**Saved data entries**
——

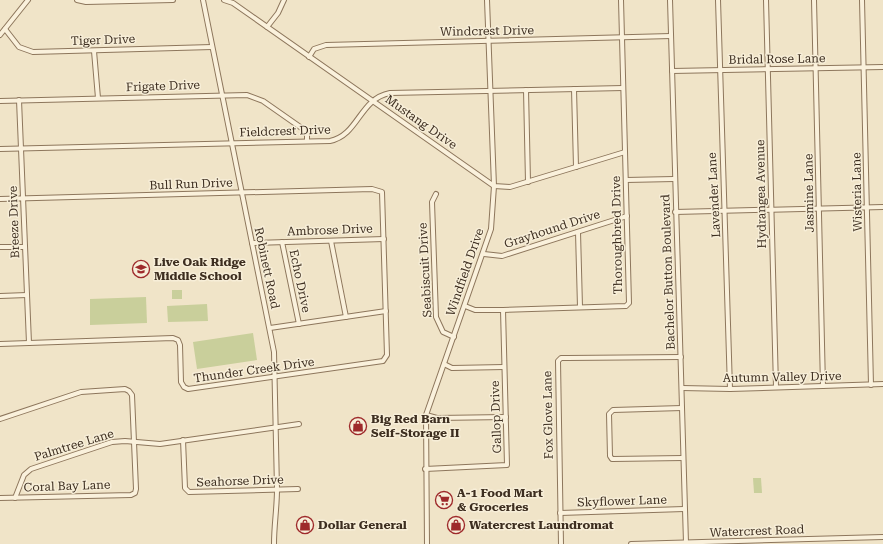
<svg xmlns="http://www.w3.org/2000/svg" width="883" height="544" font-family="'Roboto Serif',serif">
<rect width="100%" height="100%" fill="#f0e4c8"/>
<g fill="#c9cf9b">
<rect x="172" y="290" width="10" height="9"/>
<path d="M146,297L147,323L90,325V299Z"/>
<path d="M207,304L208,321L168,322L167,306Z"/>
<path d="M253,333L257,360L197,369L193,342Z"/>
<path d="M753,478H761L762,493H754Z"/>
</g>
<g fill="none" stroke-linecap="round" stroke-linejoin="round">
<g stroke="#8d765c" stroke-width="6">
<g id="minor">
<path d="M77,0L86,2L173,0"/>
<path d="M203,0L274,352L277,489C277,508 274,525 274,544"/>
<path d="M224,0L233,3L494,186L510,187L625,152"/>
<path d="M670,0L686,543"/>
<path d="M718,0L730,389"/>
<path d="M766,0L776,387"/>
<path d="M814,0L823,386"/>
<path d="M862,0L871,385"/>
<path d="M267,27L278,13L284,0"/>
<path d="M5,29L19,47L33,52L212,47"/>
<path d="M0,35L28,0"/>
<path d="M94,51L98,98"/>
<path d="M309,57L314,49L326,45L671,36"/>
<path d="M672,71L883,67"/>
<path d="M574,89L576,167"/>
<path d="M526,90L528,182"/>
<path d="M19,100L29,343"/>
<path d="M0,101L247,95L263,101L303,129L307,135V141"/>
<path d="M0,149L330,141C359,135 359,99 390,93L623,88"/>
<path d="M626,180L674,179"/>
<path d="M436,194L432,202L436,317L443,332L454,337"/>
<path d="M0,199L372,189L382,192L387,355L383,361L188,389L184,387L181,382L180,345L178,340L173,338L0,344"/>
<path d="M675,212L883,207"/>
<path d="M578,232L580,307"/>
<path d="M331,241L346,317"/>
<path d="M282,242L299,324"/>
<path d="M252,243L384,239"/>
<path d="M0,247H25"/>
<path d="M484,254L502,256L627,216"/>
<path d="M0,296L27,295"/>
<path d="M465,306L475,310H503L626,306L629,303L621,0"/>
<path d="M270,328L386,311"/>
<path d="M444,364L452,368L504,367"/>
<path d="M682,388L730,389L883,384"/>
<path d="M682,408L613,410L609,414L610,456L612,459L683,458"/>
<path d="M426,415L437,418L506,417"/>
<path d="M0,419L81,392L125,389L129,391L132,395L136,489L135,493L131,495L0,498"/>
<path d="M183,440L185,488L189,492L298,489"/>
<path d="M425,469L507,465L503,310"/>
<path d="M15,498L24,475L31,469L112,442L125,441L160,444L299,424"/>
<path d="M560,513L684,509"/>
<path d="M427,544L426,415L491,229L494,186L487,0"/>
<path d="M561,544L558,361L561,358H567L681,357"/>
<path d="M631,544L883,537"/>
</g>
</g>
<use href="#minor" stroke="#faf1dc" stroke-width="4"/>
</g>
<defs>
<g id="school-ring" transform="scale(0.9)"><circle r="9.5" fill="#f7eed8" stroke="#9e2a2b" stroke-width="1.5"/><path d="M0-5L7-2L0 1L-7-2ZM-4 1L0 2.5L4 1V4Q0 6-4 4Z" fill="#9e2a2b"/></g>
<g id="shop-ring" transform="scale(0.9)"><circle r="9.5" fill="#f7eed8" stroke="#9e2a2b" stroke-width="1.5"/><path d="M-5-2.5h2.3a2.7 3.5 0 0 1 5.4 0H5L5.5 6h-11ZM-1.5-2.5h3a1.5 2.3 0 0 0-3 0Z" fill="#9e2a2b"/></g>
<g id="supermarket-ring" transform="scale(0.9)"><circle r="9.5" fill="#f7eed8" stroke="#9e2a2b" stroke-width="1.5"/><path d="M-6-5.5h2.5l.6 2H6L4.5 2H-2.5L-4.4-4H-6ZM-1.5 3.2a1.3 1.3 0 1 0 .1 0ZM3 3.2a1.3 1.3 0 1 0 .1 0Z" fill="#9e2a2b"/></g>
</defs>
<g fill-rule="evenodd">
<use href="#school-ring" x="141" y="269"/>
<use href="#shop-ring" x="358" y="426"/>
<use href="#supermarket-ring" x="444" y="500"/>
<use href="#shop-ring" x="305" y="525"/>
<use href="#shop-ring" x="456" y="525"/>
</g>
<g text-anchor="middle" stroke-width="3" stroke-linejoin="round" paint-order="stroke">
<g font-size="12" fill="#3d2e20" stroke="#f7eed8">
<text transform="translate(487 31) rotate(-1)" y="4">Windcrest Drive</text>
<text transform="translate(103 40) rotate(-2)" y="4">Tiger Drive</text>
<text transform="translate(777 59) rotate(-1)" y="4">Bridal Rose Lane</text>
<text transform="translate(163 86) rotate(-2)" y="4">Frigate Drive</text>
<text transform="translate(421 122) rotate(35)" y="4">Mustang Drive</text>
<text transform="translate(285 131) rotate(-2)" y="4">Fieldcrest Drive</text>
<text transform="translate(191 184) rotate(-2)" y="4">Bull Run Drive</text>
<text transform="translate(857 192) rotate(-91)" y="4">Wisteria Lane</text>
<text transform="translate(809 193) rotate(-91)" y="4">Jasmine Lane</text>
<text transform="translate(761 194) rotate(-91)" y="4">Hydrangea Avenue</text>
<text transform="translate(714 195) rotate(-93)" y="4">Lavender Lane</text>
<text transform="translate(14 222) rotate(-92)" y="4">Breeze Drive</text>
<text transform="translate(552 229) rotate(-18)" y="4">Grayhound Drive</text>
<text transform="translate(330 230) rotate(-2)" y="4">Ambrose Drive</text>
<text transform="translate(617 235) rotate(-91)" y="4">Thoroughbred Drive</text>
<text transform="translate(267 268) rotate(78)" y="4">Robinett Road</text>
<text transform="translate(425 270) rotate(-93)" y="4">Seabiscuit Drive</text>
<text transform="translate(465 272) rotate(-71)" y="4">Windfield Drive</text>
<text transform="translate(668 272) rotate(-92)" y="4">Bachelor Button Boulevard</text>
<text transform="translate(300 281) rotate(78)" y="4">Echo Drive</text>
<text transform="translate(254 370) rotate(-8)" y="4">Thunder Creek Drive</text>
<text transform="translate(782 377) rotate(-1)" y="4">Autumn Valley Drive</text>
<text transform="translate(548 415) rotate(-91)" y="4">Fox Glove Lane</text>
<text transform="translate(496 417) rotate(-92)" y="4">Gallop Drive</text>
<text transform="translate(74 445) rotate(-17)" y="4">Palmtree Lane</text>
<text transform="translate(240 481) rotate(-2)" y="4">Seahorse Drive</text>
<text transform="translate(67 486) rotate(-2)" y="4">Coral Bay Lane</text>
<text transform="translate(622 501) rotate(-2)" y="4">Skyflower Lane</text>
<text transform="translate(757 531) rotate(-2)" y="4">Watercrest Road</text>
</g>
<g font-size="12" font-weight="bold" fill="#3d2e20" stroke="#f7eed8" text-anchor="start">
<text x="154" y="266">Live Oak Ridge<tspan x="154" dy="14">Middle School</tspan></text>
<text x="371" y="423">Big Red Barn<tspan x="371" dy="14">Self-Storage II</tspan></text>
<text x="457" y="497">A-1 Food Mart<tspan x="457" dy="14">&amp; Groceries</tspan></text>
<text x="318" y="529">Dollar General</text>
<text x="469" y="529">Watercrest Laundromat</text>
</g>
</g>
</svg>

——

**Exercise**
Would you copy all of the data exactly? Keep the pictures out of it.

**Task answer**
<svg xmlns="http://www.w3.org/2000/svg" width="883" height="544" font-family="'Roboto Serif',serif">
<rect width="100%" height="100%" fill="#f0e4c8"/>
<g fill="#c9cf9b">
<rect x="172" y="290" width="10" height="9"/>
<path d="M146,297L147,323L90,325V299Z"/>
<path d="M207,304L208,321L168,322L167,306Z"/>
<path d="M253,333L257,360L197,369L193,342Z"/>
<path d="M753,478H761L762,493H754Z"/>
</g>
<g fill="none" stroke-linecap="round" stroke-linejoin="round">
<g stroke="#8d765c" stroke-width="6">
<g id="minor">
<path d="M77,0L86,2L173,0"/>
<path d="M203,0L274,352L277,489C277,508 274,525 274,544"/>
<path d="M224,0L233,3L494,186L510,187L625,152"/>
<path d="M670,0L686,543"/>
<path d="M718,0L730,389"/>
<path d="M766,0L776,387"/>
<path d="M814,0L823,386"/>
<path d="M862,0L871,385"/>
<path d="M267,27L278,13L284,0"/>
<path d="M5,29L19,47L33,52L212,47"/>
<path d="M0,35L28,0"/>
<path d="M94,51L98,98"/>
<path d="M309,57L314,49L326,45L671,36"/>
<path d="M672,71L883,67"/>
<path d="M574,89L576,167"/>
<path d="M526,90L528,182"/>
<path d="M19,100L29,343"/>
<path d="M0,101L247,95L263,101L303,129L307,135V141"/>
<path d="M0,149L330,141C359,135 359,99 390,93L623,88"/>
<path d="M626,180L674,179"/>
<path d="M436,194L432,202L436,317L443,332L454,337"/>
<path d="M0,199L372,189L382,192L387,355L383,361L188,389L184,387L181,382L180,345L178,340L173,338L0,344"/>
<path d="M675,212L883,207"/>
<path d="M578,232L580,307"/>
<path d="M331,241L346,317"/>
<path d="M282,242L299,324"/>
<path d="M252,243L384,239"/>
<path d="M0,247H25"/>
<path d="M484,254L502,256L627,216"/>
<path d="M0,296L27,295"/>
<path d="M465,306L475,310H503L626,306L629,303L621,0"/>
<path d="M270,328L386,311"/>
<path d="M444,364L452,368L504,367"/>
<path d="M682,388L730,389L883,384"/>
<path d="M682,408L613,410L609,414L610,456L612,459L683,458"/>
<path d="M426,415L437,418L506,417"/>
<path d="M0,419L81,392L125,389L129,391L132,395L136,489L135,493L131,495L0,498"/>
<path d="M183,440L185,488L189,492L298,489"/>
<path d="M425,469L507,465L503,310"/>
<path d="M15,498L24,475L31,469L112,442L125,441L160,444L299,424"/>
<path d="M560,513L684,509"/>
<path d="M427,544L426,415L491,229L494,186L487,0"/>
<path d="M561,544L558,361L561,358H567L681,357"/>
<path d="M631,544L883,537"/>
</g>
</g>
<use href="#minor" stroke="#faf1dc" stroke-width="4"/>
</g>
<defs>
<g id="school-ring" transform="scale(0.9)"><circle r="9.5" fill="#f7eed8" stroke="#9e2a2b" stroke-width="1.5"/><path d="M0-5L7-2L0 1L-7-2ZM-4 1L0 2.5L4 1V4Q0 6-4 4Z" fill="#9e2a2b"/></g>
<g id="shop-ring" transform="scale(0.9)"><circle r="9.5" fill="#f7eed8" stroke="#9e2a2b" stroke-width="1.5"/><path d="M-5-2.5h2.3a2.7 3.5 0 0 1 5.4 0H5L5.5 6h-11ZM-1.5-2.5h3a1.5 2.3 0 0 0-3 0Z" fill="#9e2a2b"/></g>
<g id="supermarket-ring" transform="scale(0.9)"><circle r="9.5" fill="#f7eed8" stroke="#9e2a2b" stroke-width="1.5"/><path d="M-6-5.5h2.5l.6 2H6L4.5 2H-2.5L-4.4-4H-6ZM-1.5 3.2a1.3 1.3 0 1 0 .1 0ZM3 3.2a1.3 1.3 0 1 0 .1 0Z" fill="#9e2a2b"/></g>
</defs>
<g fill-rule="evenodd">
<use href="#school-ring" x="141" y="269"/>
<use href="#shop-ring" x="358" y="426"/>
<use href="#supermarket-ring" x="444" y="500"/>
<use href="#shop-ring" x="305" y="525"/>
<use href="#shop-ring" x="456" y="525"/>
</g>
<g text-anchor="middle" stroke-width="3" stroke-linejoin="round" paint-order="stroke">
<g font-size="12" fill="#3d2e20" stroke="#f7eed8">
<text transform="translate(487 31) rotate(-1)" y="4">Windcrest Drive</text>
<text transform="translate(103 40) rotate(-2)" y="4">Tiger Drive</text>
<text transform="translate(777 59) rotate(-1)" y="4">Bridal Rose Lane</text>
<text transform="translate(163 86) rotate(-2)" y="4">Frigate Drive</text>
<text transform="translate(421 122) rotate(35)" y="4">Mustang Drive</text>
<text transform="translate(285 131) rotate(-2)" y="4">Fieldcrest Drive</text>
<text transform="translate(191 184) rotate(-2)" y="4">Bull Run Drive</text>
<text transform="translate(857 192) rotate(-91)" y="4">Wisteria Lane</text>
<text transform="translate(809 193) rotate(-91)" y="4">Jasmine Lane</text>
<text transform="translate(761 194) rotate(-91)" y="4">Hydrangea Avenue</text>
<text transform="translate(714 195) rotate(-93)" y="4">Lavender Lane</text>
<text transform="translate(14 222) rotate(-92)" y="4">Breeze Drive</text>
<text transform="translate(552 229) rotate(-18)" y="4">Grayhound Drive</text>
<text transform="translate(330 230) rotate(-2)" y="4">Ambrose Drive</text>
<text transform="translate(617 235) rotate(-91)" y="4">Thoroughbred Drive</text>
<text transform="translate(267 268) rotate(78)" y="4">Robinett Road</text>
<text transform="translate(425 270) rotate(-93)" y="4">Seabiscuit Drive</text>
<text transform="translate(465 272) rotate(-71)" y="4">Windfield Drive</text>
<text transform="translate(668 272) rotate(-92)" y="4">Bachelor Button Boulevard</text>
<text transform="translate(300 281) rotate(78)" y="4">Echo Drive</text>
<text transform="translate(254 370) rotate(-8)" y="4">Thunder Creek Drive</text>
<text transform="translate(782 377) rotate(-1)" y="4">Autumn Valley Drive</text>
<text transform="translate(548 415) rotate(-91)" y="4">Fox Glove Lane</text>
<text transform="translate(496 417) rotate(-92)" y="4">Gallop Drive</text>
<text transform="translate(74 445) rotate(-17)" y="4">Palmtree Lane</text>
<text transform="translate(240 481) rotate(-2)" y="4">Seahorse Drive</text>
<text transform="translate(67 486) rotate(-2)" y="4">Coral Bay Lane</text>
<text transform="translate(622 501) rotate(-2)" y="4">Skyflower Lane</text>
<text transform="translate(757 531) rotate(-2)" y="4">Watercrest Road</text>
</g>
<g font-size="12" font-weight="bold" fill="#3d2e20" stroke="#f7eed8" text-anchor="start">
<text x="154" y="266">Live Oak Ridge<tspan x="154" dy="14">Middle School</tspan></text>
<text x="371" y="423">Big Red Barn<tspan x="371" dy="14">Self-Storage II</tspan></text>
<text x="457" y="497">A-1 Food Mart<tspan x="457" dy="14">&amp; Groceries</tspan></text>
<text x="318" y="529">Dollar General</text>
<text x="469" y="529">Watercrest Laundromat</text>
</g>
</g>
</svg>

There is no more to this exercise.